Autograd engine, micrograd: brief

What you’ll learn

This is the opener of Phase 1 (The autograd engine) in the Build Neural Networks from Scratch track, which follows the arc of Andrej Karpathy’s Neural Networks: Zero to Hero series. The track’s contract is simple: by the end, nothing inside a neural network is a mystery, because you will have built every piece from nothing.

This lesson builds the engine that makes a network able to learn: an autograd engine. A network learns by nudging its parameters to make the loss smaller, and to know which way to nudge each one it needs that parameter’s gradient. micrograd, the smallest honest version (about 150 lines), computes those gradients automatically with three ideas: wrap every number in a Value that records how it was computed (the computational graph), give each operation a local derivative known in advance, and backpropagate by walking the chain rule backward through the graph until every node holds its gradient. The lesson works one full backward pass by hand on L = (a*b + c) * f, adds tanh so the engine can express a neuron, and shows that loss.backward() in PyTorch is exactly this procedure on tensors.

Where this fits

This is lesson 1 of Phase 1, The autograd engine, and the opener of the whole track.

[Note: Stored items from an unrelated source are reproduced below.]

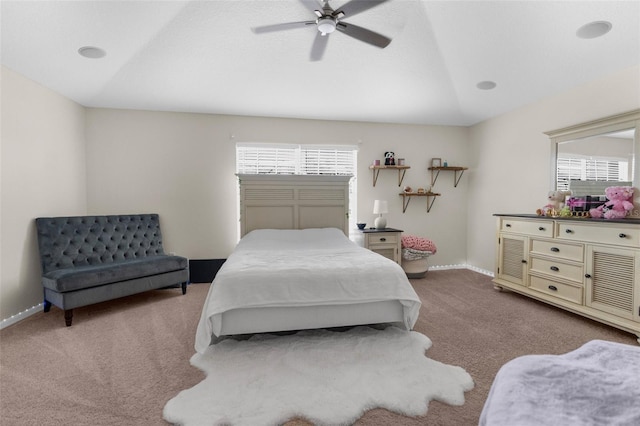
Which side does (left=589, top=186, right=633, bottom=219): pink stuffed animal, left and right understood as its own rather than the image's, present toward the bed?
front

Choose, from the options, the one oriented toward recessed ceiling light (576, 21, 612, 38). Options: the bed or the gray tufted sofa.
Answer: the gray tufted sofa

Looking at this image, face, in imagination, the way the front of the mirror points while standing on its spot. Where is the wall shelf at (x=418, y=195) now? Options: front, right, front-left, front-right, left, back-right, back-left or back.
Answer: front-right

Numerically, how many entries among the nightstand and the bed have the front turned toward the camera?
2

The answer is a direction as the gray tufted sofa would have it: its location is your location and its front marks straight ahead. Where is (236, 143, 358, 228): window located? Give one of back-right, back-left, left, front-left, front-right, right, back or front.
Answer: front-left

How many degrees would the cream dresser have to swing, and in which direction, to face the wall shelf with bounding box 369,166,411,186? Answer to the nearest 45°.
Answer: approximately 45° to its right

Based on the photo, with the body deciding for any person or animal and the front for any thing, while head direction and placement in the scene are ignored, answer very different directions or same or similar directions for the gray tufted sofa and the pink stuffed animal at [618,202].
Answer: very different directions

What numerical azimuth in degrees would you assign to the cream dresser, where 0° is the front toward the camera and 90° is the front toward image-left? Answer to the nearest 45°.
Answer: approximately 45°
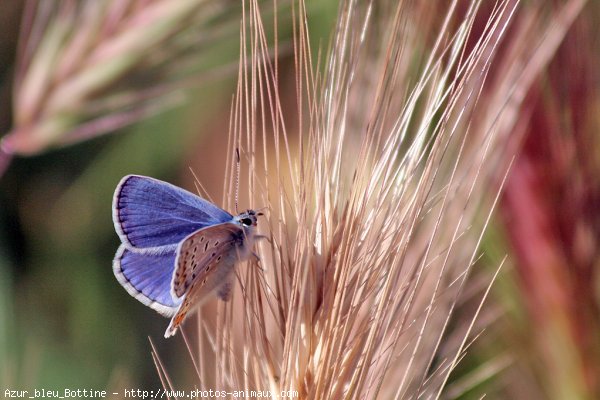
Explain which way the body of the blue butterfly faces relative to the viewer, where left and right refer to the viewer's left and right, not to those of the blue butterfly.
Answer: facing to the right of the viewer
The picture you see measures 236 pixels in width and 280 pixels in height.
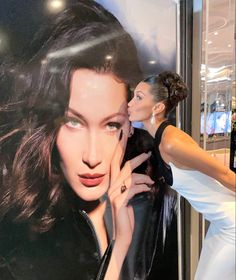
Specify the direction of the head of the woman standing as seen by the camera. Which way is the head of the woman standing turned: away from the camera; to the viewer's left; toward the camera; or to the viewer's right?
to the viewer's left

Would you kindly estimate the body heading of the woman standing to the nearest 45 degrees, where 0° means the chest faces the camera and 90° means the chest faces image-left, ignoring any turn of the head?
approximately 90°
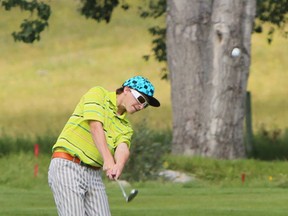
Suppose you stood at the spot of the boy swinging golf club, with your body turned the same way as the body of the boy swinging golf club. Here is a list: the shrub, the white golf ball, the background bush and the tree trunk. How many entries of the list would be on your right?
0

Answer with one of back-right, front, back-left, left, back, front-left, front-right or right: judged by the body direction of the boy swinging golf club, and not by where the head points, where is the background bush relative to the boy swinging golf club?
back-left

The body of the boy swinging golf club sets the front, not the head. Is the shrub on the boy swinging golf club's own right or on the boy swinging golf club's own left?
on the boy swinging golf club's own left

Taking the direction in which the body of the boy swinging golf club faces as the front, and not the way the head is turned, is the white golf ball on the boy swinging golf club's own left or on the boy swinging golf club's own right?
on the boy swinging golf club's own left

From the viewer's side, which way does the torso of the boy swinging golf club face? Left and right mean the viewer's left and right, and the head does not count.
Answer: facing the viewer and to the right of the viewer

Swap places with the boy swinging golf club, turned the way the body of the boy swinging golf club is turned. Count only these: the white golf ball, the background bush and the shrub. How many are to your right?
0

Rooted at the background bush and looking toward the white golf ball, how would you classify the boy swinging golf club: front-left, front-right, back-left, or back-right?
back-right
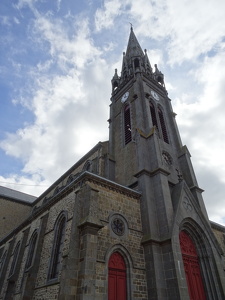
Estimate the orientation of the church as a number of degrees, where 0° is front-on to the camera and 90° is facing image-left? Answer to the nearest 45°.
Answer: approximately 315°
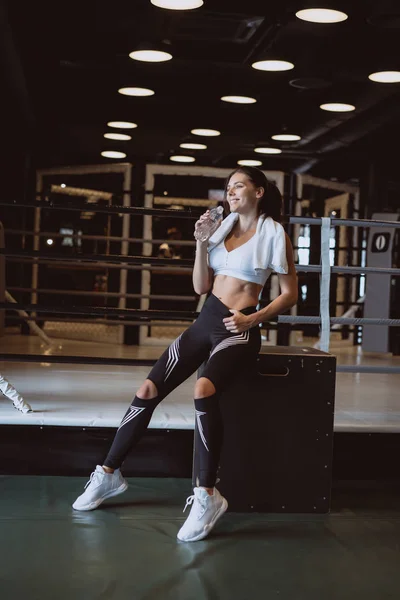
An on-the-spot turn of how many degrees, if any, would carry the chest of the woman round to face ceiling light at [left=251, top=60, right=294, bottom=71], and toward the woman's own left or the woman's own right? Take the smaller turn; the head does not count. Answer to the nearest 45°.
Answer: approximately 135° to the woman's own right

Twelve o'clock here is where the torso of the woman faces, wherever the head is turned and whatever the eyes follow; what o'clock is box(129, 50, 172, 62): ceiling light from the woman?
The ceiling light is roughly at 4 o'clock from the woman.

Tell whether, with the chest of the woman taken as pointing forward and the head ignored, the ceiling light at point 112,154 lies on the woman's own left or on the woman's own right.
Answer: on the woman's own right

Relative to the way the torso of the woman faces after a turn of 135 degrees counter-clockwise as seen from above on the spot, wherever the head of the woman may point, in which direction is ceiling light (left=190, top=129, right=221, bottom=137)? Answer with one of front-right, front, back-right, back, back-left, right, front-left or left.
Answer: left

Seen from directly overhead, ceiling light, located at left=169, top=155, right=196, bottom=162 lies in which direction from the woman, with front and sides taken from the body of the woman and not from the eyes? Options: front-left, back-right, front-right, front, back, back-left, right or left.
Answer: back-right

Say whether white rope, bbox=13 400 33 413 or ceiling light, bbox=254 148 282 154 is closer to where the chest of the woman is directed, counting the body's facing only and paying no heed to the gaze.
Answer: the white rope

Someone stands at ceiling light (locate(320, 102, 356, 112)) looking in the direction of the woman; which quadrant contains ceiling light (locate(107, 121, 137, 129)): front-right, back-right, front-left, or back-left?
back-right

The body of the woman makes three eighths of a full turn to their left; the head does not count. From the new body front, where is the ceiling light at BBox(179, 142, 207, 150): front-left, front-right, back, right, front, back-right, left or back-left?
left

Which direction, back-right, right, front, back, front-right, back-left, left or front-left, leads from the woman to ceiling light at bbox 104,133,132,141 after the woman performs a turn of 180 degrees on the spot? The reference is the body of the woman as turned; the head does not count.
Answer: front-left

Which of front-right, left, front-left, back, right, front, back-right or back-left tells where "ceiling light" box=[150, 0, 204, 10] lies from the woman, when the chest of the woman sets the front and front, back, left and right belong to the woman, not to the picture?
back-right

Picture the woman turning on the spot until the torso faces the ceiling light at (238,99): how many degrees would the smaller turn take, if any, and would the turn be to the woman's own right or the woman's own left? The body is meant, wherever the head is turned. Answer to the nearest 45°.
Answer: approximately 135° to the woman's own right

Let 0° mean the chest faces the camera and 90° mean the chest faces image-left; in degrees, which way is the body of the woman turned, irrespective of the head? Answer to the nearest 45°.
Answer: approximately 45°

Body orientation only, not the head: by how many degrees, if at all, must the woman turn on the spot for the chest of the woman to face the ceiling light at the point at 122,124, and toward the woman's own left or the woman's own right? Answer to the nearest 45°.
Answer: approximately 135° to the woman's own right

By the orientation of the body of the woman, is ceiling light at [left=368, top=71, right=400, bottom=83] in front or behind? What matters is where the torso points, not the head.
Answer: behind

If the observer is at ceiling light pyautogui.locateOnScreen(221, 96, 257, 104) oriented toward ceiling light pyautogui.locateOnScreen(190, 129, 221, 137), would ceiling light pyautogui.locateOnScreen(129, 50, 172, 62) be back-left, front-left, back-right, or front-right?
back-left
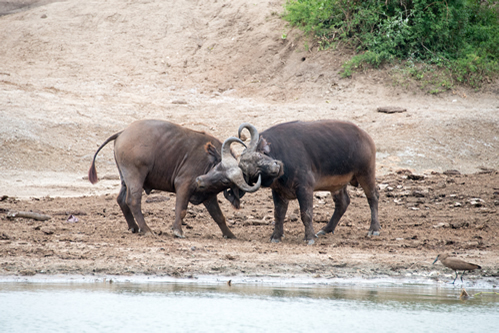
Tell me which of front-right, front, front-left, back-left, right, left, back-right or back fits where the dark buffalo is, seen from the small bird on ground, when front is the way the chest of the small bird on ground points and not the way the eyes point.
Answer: front-right

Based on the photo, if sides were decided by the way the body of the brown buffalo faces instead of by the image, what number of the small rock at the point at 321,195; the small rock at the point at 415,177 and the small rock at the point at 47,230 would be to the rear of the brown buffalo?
1

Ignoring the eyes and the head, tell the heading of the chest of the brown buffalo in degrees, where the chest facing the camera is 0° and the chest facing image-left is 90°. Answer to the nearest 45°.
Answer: approximately 270°

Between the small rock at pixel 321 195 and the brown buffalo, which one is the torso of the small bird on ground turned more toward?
the brown buffalo

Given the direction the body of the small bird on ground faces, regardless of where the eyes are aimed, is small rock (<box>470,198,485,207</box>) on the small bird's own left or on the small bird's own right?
on the small bird's own right

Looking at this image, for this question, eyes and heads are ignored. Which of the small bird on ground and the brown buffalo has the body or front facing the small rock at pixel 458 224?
the brown buffalo

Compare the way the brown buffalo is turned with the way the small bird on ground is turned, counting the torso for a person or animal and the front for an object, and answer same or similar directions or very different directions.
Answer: very different directions

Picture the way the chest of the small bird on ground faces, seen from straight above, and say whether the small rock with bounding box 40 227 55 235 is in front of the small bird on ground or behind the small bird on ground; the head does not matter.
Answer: in front

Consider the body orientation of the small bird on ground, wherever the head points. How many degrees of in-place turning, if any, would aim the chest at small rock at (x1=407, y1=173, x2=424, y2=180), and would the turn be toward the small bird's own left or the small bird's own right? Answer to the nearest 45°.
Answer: approximately 90° to the small bird's own right

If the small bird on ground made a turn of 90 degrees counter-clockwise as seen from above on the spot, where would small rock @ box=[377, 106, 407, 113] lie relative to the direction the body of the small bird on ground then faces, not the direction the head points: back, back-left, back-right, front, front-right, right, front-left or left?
back

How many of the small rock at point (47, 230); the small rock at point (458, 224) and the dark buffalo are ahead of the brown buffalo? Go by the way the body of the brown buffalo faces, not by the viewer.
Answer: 2

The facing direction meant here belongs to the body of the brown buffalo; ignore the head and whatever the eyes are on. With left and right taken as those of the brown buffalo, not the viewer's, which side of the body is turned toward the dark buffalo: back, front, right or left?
front
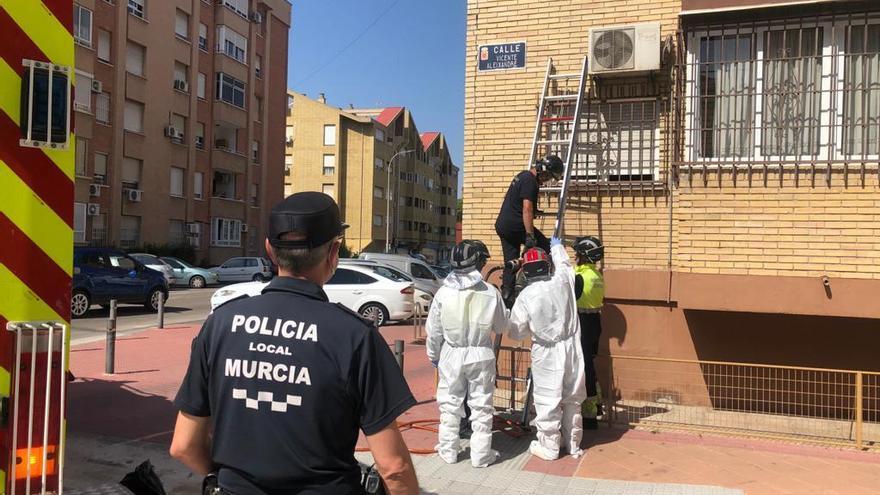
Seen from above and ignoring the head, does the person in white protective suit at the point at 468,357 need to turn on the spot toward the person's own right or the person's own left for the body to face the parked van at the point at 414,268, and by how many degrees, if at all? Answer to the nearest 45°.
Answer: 0° — they already face it

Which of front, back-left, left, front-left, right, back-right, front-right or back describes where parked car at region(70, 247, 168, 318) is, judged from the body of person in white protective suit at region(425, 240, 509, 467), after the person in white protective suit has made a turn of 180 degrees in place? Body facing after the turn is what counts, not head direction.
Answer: back-right

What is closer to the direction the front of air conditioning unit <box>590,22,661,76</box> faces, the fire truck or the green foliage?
the fire truck

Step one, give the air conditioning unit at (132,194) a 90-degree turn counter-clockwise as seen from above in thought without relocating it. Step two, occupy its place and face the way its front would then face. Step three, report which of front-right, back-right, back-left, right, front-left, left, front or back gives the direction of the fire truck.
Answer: back-right

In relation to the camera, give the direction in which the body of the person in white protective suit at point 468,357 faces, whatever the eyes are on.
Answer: away from the camera

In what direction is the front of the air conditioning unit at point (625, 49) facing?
toward the camera

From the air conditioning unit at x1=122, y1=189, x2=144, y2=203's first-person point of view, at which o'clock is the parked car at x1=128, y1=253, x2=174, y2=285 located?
The parked car is roughly at 1 o'clock from the air conditioning unit.

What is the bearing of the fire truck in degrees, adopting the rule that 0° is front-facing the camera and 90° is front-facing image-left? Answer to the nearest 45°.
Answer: approximately 180°

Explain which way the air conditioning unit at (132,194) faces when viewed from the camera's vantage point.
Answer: facing the viewer and to the right of the viewer

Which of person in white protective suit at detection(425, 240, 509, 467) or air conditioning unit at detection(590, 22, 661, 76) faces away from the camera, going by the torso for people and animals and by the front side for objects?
the person in white protective suit

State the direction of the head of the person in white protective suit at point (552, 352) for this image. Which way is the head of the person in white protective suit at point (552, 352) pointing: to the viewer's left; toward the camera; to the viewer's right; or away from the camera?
away from the camera

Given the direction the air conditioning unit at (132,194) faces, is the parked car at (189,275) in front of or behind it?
in front

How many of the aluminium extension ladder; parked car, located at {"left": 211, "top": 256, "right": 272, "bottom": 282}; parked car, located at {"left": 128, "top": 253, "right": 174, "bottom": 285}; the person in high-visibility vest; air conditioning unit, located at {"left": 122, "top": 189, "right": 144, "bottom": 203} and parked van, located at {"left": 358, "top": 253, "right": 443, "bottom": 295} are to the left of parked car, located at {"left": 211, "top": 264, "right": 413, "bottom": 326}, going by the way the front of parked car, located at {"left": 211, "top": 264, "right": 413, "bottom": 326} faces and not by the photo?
2

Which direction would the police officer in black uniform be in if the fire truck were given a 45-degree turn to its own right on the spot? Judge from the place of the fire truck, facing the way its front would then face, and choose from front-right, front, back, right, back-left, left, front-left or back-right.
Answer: right

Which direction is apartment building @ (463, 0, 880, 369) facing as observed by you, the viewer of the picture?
facing the viewer

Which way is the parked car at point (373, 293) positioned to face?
to the viewer's left
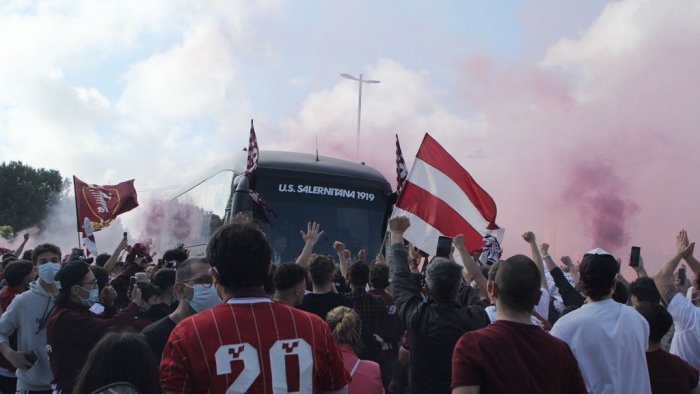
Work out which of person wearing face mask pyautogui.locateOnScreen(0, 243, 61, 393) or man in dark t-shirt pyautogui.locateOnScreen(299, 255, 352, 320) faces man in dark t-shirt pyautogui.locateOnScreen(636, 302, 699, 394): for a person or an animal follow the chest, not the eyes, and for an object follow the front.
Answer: the person wearing face mask

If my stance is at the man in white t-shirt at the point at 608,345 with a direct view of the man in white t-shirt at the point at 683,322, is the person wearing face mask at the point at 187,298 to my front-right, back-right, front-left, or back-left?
back-left

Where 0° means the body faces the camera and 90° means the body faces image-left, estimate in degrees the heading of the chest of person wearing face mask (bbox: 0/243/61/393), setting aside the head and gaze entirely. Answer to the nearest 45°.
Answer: approximately 315°

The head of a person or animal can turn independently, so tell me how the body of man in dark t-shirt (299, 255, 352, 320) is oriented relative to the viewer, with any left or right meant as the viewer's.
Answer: facing away from the viewer

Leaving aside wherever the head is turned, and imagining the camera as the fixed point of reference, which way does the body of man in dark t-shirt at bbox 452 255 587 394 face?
away from the camera

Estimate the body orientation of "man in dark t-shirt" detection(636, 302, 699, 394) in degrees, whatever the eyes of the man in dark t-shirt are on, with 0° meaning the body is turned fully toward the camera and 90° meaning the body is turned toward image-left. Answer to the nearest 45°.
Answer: approximately 180°
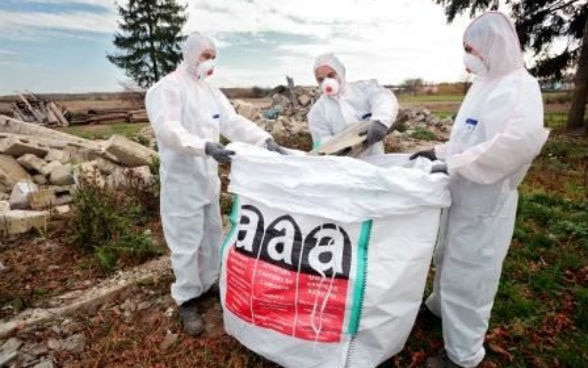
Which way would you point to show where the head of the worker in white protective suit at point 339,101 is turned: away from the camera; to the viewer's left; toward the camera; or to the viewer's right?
toward the camera

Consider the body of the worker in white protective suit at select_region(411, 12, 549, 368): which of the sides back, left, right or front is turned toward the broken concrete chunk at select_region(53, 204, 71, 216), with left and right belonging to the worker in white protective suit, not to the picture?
front

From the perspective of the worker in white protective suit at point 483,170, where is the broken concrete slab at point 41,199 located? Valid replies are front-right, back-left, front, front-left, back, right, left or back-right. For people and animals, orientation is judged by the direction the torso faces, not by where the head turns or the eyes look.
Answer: front

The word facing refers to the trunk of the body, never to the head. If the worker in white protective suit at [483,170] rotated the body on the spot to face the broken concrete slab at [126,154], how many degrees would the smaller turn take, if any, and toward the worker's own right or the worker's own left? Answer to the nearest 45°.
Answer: approximately 45° to the worker's own right

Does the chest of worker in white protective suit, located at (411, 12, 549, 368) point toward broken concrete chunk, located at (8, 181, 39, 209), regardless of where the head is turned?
yes

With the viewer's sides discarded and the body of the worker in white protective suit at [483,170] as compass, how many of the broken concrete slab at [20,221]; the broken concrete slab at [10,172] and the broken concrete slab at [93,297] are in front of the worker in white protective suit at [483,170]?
3

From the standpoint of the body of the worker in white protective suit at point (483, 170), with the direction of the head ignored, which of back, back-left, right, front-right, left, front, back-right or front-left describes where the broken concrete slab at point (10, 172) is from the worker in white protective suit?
front

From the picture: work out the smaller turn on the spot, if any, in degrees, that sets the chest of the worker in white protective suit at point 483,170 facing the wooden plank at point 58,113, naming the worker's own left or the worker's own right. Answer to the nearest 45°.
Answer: approximately 45° to the worker's own right

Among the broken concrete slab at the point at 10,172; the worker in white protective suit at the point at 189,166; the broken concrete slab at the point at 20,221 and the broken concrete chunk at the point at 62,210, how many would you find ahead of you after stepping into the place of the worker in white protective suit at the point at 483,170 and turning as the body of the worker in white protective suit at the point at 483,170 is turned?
4

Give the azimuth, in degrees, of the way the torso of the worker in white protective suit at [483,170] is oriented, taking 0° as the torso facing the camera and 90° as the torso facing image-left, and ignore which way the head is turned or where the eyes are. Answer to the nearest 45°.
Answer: approximately 90°

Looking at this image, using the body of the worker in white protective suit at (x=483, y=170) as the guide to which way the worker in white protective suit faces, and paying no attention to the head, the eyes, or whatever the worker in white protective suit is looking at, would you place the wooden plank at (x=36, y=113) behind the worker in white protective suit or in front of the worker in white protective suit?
in front

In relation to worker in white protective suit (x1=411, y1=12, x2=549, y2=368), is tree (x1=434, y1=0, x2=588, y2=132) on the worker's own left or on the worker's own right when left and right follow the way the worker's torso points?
on the worker's own right

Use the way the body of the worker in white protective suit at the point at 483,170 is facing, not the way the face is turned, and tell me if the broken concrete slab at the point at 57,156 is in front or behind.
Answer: in front

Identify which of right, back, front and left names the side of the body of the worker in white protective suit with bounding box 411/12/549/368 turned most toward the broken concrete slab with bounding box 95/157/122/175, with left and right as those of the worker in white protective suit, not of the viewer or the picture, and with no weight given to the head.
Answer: front

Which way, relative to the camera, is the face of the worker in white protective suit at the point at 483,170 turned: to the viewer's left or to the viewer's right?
to the viewer's left

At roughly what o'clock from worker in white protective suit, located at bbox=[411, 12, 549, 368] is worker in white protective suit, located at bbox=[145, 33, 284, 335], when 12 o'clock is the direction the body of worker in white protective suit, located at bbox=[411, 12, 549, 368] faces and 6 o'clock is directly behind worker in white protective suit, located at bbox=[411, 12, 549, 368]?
worker in white protective suit, located at bbox=[145, 33, 284, 335] is roughly at 12 o'clock from worker in white protective suit, located at bbox=[411, 12, 549, 368].

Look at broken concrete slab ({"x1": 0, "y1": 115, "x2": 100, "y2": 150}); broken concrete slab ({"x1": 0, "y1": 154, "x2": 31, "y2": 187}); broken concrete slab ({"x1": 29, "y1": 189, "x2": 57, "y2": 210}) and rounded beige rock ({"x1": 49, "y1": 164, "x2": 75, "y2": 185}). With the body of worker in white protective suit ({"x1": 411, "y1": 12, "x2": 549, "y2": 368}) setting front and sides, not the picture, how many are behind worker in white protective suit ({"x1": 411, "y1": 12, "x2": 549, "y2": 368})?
0

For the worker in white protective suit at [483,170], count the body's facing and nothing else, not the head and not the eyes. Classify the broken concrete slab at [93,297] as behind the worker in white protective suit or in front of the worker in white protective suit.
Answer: in front
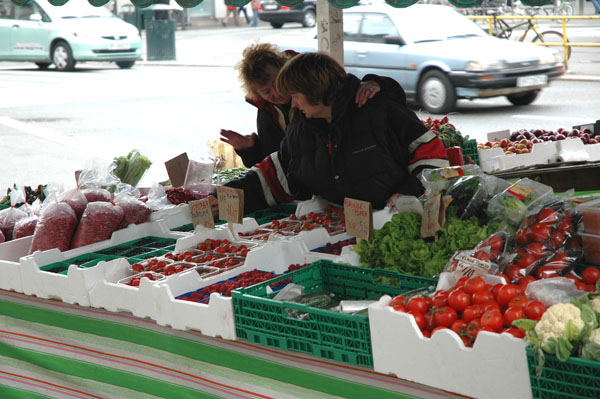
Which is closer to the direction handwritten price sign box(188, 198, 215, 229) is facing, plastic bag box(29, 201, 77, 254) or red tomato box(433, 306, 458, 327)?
the red tomato

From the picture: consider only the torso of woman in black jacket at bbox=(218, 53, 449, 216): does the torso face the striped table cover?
yes

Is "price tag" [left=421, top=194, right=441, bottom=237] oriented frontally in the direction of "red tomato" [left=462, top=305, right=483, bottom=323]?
yes

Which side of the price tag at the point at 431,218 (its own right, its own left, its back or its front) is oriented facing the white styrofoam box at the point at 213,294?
right

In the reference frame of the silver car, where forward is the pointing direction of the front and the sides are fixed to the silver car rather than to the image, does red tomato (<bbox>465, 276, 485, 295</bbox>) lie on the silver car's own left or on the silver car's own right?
on the silver car's own right

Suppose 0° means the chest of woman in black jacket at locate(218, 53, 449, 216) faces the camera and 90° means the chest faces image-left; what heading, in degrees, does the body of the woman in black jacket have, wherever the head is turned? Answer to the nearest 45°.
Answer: approximately 45°

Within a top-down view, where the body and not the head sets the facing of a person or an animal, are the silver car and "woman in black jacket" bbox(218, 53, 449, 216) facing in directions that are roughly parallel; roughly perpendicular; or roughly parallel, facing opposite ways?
roughly perpendicular

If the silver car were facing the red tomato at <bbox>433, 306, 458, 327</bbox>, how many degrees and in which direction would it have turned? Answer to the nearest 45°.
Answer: approximately 45° to its right

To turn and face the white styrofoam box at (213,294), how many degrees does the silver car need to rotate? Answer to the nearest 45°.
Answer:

There is no prior lesson in this track; it starts from zero. The next lesson takes the engine built here and does what it was built for: assembling neurons into a network and training it by repeatedly computing gradients and stepping the parameters downhill. Phase 2 then moves from this single-value engine to a language model, and Phase 3 to a transformer. Every later lesson rests on the gradient mechanism this one establishes.

Before you start

Prerequisites (conceptual, not lessons in this track): you’ll get the most from this lesson if you already know what a neural network is in shape (an input passed through layers of weighted sums and nonlinearities, learning by adjusting its weights) and the chain rule from calculus (rates multiply through a composition of functions). If “the chain rule sends a rate backward through a composition” reads cleanly, you have the one piece of math this lesson leans on; everything else is built inline. No coding is required to follow the lesson, though reading the micrograd repo (MIT-licensed, around 150 lines) afterward is the fastest way to make it concrete.

By the end, you’ll be able to

Explain why a neural network needs the gradient of the loss with respect to every parameter, and what a gradient tells you about how to nudge a parameter
Describe how wrapping each number in a Value object records the computation as a graph during the forward pass
State the local derivative of addition, multiplication, and tanh, and explain why each one depends only on its own operation
Run a full backward pass by hand on a small expression, computing the gradient of the output with respect to every input via the chain rule
Recognize that loss.backward() in real frameworks is this same procedure (recorded graph, local derivatives, chain rule walked backward), just on tensors instead of single numbers

Time and difficulty

Read time: about 18 minutes
Practice time: about 20 minutes (a full backward pass by hand, optionally confirmed against micrograd’s visualizer, plus flashcards)
Difficulty: standard